In the ZigTS loop, agent gets guided toward the actual pattern:
import { env } from "zigttp:env";
import { verifyJwt } from "zigttp:auth";
import { route } from "zigttp:router";
export default route([
{
method: "GET",
path: "/profile",
handler(req: Request): Response {
const secret = env("JWT_SECRET");
const token = req.headers.get("authorization");
const result = verifyJwt(token, secret);
if (!result.ok) {
return Response.json({ error: "unauthorized" }, { status: 401 });
}
return Response.json({ user: result.value });
},
},
]);This is still just a draft. The real work starts next: ZigTS parses it, analyzes it, checks strict supported semantics, and runs it through the proof/veto path. If some API detail is wrong, or if the code violates the active contract, the loop catches it before user accepts the patch.
The agent can also ask compiler-native repair tools for a candidate fix without writing files. So agent can explore a repair, inspect the proposed content, and only apply it when the compiler path agrees.
Why This Reduces Model Back-And-Forth
The expensive part of agentic coding is not one model call. It is the sad loop:
draft -> fail -> explain error -> draft again -> fail differently -> retrySometimes this is because the model is bad. More often it is because the model has too much freedom and too little local truth.
ZigTS has a lot of local truth:
- which JavaScript/TypeScript subset is supported
- which virtual modules exist
- how
Resultand optional handling should work - which specs must be proven
- what strict mode rejects
- what a handler is allowed to do
So we put that truth close to the agent.
agent still uses language-model reasoning, but the compiler narrows the lane before generation and enforces the lane after generation. This means fewer nonsense drafts, fewer retries, and less "almost right" code.

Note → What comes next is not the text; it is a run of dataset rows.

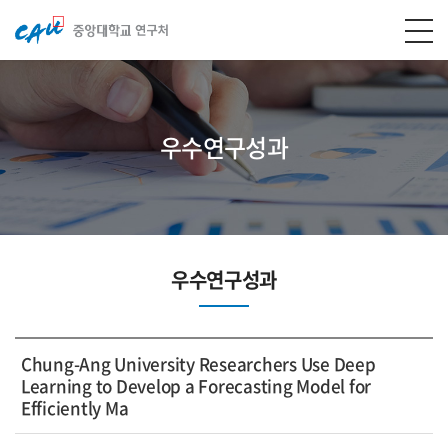
우수연구성과
우수연구성과
Chung-Ang University Researchers Use Deep
Learning to Develop a Forecasting Model for
Efficiently Ma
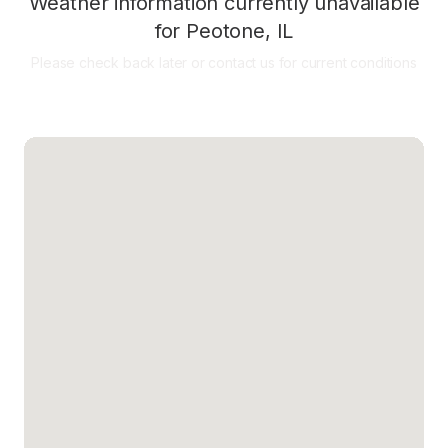
Weather information currently unavailable
for
Peotone
,
IL
Please check back later or contact us for current conditions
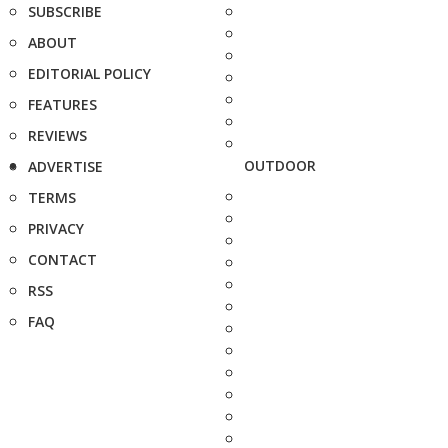
SUBSCRIBE
ABOUT
EDITORIAL POLICY
FEATURES
REVIEWS
OUTDOOR
ADVERTISE
TERMS
PRIVACY
CONTACT
RSS
FAQ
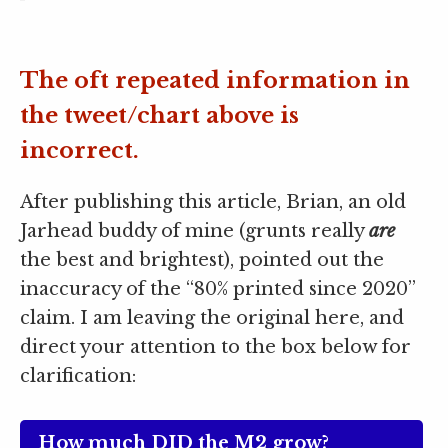
The oft repeated information in
the tweet/chart above is
incorrect.
After publishing this article, Brian, an old
Jarhead buddy of mine (grunts really
are
the best and brightest), pointed out the
inaccuracy of the “80% printed since 2020”
claim. I am leaving the original here, and
direct your attention to the box below for
clarification:
How much DID the M2 grow?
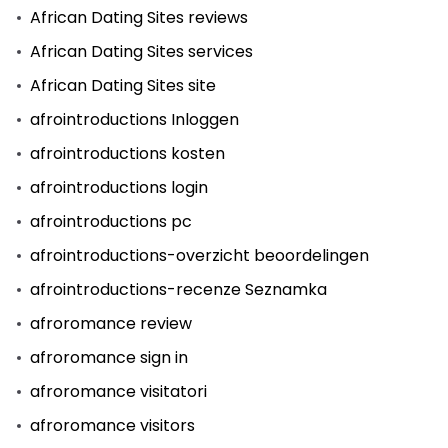
African Dating Sites reviews
African Dating Sites services
African Dating Sites site
afrointroductions Inloggen
afrointroductions kosten
afrointroductions login
afrointroductions pc
afrointroductions-overzicht beoordelingen
afrointroductions-recenze Seznamka
afroromance review
afroromance sign in
afroromance visitatori
afroromance visitors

I worked with this pattern enough to appreciate how simple it feels when it works. The model writes. The compiler checks. The repair loop tightens. The user sees a patch that already survived the checks that matter.
Real Talk: This Is Not Magic
This does not make AI perfect. It also does not remove the need for good APIs, good docs, and good tests.
The classifier can miss intent. The workflow hints need to stay current with the actual ZigTS APIs. The repair tools need sharp boundaries, because a tool that writes too eagerly is just another way to make a mess faster.
And there is a design tradeoff: the more opinionated the compiler guidance becomes, the more you must maintain it like product code. Prompt text becomes part of the compiler surface. Skills become testable artifacts. Agent behavior needs regression tests.
I'll take that trade any day. Because the alternative is worse: a general chatbot pretending to know your compiler.
The Shape I Like
The pattern I want more of is this:
AI proposes.
Compiler disposes.
Tools repair.
Proof decides.This is one of rare examples where "agentic" does not mean "let the model run around with shell access and hope." It means giving the model a narrow expert role inside a deterministic system.
agent is not meant to be a general programming buddy. agent is meant to be a very good ZigTS coder. The compiler teaches it the local rules before it starts, then checks every important claim after it writes.
That is the big idea: not AI replacing compiler discipline, but AI being shaped by it.
Like good espresso, it is simple on surface and very picky underneath.